* [THE TASK] Your answer should be every line below that includes the word "naine".

------------------------

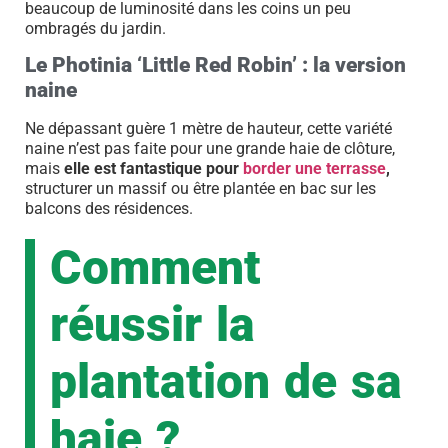
beaucoup de luminosité dans les coins un peu
ombragés du jardin.
Le Photinia ‘Little Red Robin’ : la version
naine
Ne dépassant guère 1 mètre de hauteur, cette variété
naine n’est pas faite pour une grande haie de clôture,
mais
elle est fantastique pour
border une terrasse
,
structurer un massif ou être plantée en bac sur les
balcons des résidences.
Comment
réussir la
plantation de sa
haie ?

------------------------

* [WRITTEN REPLY]
naine
naine n’est pas faite pour une grande haie de clôture,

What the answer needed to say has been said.